I can understand how the people in charge of the making-money part of show business are blinded by dollar signs when anyone says the words "High School Musical." The Disney Channel's made-for-TV movie starring Zac Efron and Vanessa Hudgens is a goliath that quickly moved from a massive ratings success to a global franchise phenomenon. It's not surprising that the powers that be are eager ride this tween wave for all it's worth. However: a reality show? Really?
There's already plenty of HSM to go around with the original and HSM 2 on TV, HSM3: Senior Year in the works for Fall 2008, and the live stage production and ice tour currently making their way across America. Plus, actual high schools can now license the musical for performances, and Showtime is working on a documentary about the "cutthroat world" of musicals at Southern Indiana high schools.
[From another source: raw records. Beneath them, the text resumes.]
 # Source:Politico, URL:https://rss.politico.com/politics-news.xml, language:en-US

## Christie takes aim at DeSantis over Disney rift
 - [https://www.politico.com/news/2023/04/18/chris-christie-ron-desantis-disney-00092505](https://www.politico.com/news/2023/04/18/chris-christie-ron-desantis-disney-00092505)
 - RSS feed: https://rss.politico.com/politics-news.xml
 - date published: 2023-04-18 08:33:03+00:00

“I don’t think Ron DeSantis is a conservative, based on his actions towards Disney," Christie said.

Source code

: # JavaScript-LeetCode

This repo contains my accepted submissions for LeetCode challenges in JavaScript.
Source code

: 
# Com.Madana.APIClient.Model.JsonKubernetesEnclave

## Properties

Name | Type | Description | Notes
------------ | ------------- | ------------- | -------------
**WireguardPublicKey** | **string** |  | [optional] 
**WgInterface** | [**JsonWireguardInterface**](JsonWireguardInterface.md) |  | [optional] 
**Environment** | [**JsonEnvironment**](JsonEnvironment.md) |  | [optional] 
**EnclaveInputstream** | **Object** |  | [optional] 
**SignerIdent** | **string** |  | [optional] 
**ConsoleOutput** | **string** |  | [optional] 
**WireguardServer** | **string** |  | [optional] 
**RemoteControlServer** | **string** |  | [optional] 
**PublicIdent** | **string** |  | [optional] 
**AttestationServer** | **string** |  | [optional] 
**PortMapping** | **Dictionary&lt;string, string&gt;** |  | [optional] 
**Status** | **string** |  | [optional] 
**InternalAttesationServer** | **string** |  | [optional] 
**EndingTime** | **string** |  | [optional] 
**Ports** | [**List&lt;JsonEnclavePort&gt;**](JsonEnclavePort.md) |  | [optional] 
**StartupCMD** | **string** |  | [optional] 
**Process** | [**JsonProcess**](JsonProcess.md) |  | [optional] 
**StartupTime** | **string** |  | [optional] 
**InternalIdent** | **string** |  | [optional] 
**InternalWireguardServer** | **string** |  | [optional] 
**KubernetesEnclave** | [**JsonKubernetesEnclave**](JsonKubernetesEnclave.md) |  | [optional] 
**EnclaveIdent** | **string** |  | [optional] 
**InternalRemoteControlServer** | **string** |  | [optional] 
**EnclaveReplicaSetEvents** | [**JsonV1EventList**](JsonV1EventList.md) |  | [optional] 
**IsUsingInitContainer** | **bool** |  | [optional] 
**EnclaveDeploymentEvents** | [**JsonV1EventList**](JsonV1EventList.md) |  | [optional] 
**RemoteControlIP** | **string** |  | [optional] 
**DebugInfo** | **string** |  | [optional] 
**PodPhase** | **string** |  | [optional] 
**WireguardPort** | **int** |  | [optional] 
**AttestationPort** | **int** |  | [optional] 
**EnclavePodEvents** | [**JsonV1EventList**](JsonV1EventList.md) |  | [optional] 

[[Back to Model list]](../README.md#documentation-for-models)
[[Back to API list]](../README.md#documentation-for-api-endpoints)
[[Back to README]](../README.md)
Might this proposed reality show — which would show young singers competing for a still-mysterious grand prize — be the point when even the most die-hard HSM fan just says no?
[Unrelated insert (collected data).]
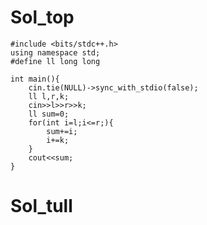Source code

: # Sol_top

    #include <bits/stdc++.h>
    using namespace std;
    #define ll long long
    
    int main(){
        cin.tie(NULL)->sync_with_stdio(false);
        ll l,r,k;
        cin>>l>>r>>k;
        ll sum=0;
        for(int i=l;i<=r;){
            sum+=i;
            i+=k;
        }
        cout<<sum;
    }

# Sol_tull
For more details about the show and why I think this is where the folks in charge should practice some restraint in the brainstorming room,
Variety reports that while the deal is not finalized, some aspects of how the show would work are known and include:
- A nationwide talent hunt followed by a group of contestants studying at a music conservatory to hone their skills
- A summer airdate on ABC
- Weekly eliminations of contestants
- A grand prize — though the prize itself is still confidential.
- Appearances by franchise stars (does that include the ice skaters?)
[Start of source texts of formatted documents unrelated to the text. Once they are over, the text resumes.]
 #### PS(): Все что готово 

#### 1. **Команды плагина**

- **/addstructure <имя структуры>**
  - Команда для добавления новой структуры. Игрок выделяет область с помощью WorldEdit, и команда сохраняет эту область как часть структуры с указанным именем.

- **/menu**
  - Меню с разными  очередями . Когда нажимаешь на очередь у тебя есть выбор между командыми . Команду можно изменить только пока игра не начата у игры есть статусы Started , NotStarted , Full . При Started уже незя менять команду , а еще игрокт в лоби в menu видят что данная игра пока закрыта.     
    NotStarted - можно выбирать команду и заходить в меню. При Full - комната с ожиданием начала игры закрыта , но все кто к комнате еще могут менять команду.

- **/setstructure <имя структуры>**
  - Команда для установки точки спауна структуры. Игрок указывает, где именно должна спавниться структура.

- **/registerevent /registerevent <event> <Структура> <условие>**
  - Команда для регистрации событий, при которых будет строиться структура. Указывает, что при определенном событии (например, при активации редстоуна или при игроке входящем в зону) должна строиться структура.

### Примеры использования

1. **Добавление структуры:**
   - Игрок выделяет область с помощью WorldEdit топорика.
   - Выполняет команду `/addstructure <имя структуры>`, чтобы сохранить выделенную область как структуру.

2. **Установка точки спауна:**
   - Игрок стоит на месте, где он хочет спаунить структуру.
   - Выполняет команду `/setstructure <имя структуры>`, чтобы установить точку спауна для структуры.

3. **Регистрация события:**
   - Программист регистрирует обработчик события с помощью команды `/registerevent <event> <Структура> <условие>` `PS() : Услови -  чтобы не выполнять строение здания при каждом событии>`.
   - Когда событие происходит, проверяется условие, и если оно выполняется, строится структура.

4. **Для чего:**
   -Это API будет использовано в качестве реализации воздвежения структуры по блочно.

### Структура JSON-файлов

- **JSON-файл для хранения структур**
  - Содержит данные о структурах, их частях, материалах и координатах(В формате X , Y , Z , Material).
I'm probably not the demographic ABC is targeting for a show like this, and I realize there are others who could be entertained by this concept. However, I've generally come to believe that giving the reality tretament to popular musicals should be avoided (thanks to Grease: You're the One That I Want for that lesson). Issues of HSM overload aside, I think people are attracted to these musicals because it allows them to escape to a sincere and earnest world where most problems can be solved with spontaneous bursts of song and dance. Reality show competitions are rooted in the exact opposite: a cynical place in which there are always winners and losers (and boatloads of drama), and no matter how hard you try, sometimes the cards just don't fall your way. The two just don't mix well, and I can't imagine millions of Americans lining up to watch young hopefuls Buffalo-two-step their way into oblivion.
Then again, maybe the HSM gravy train truly knows no bounds. I think this is one very bad idea, but what's your take?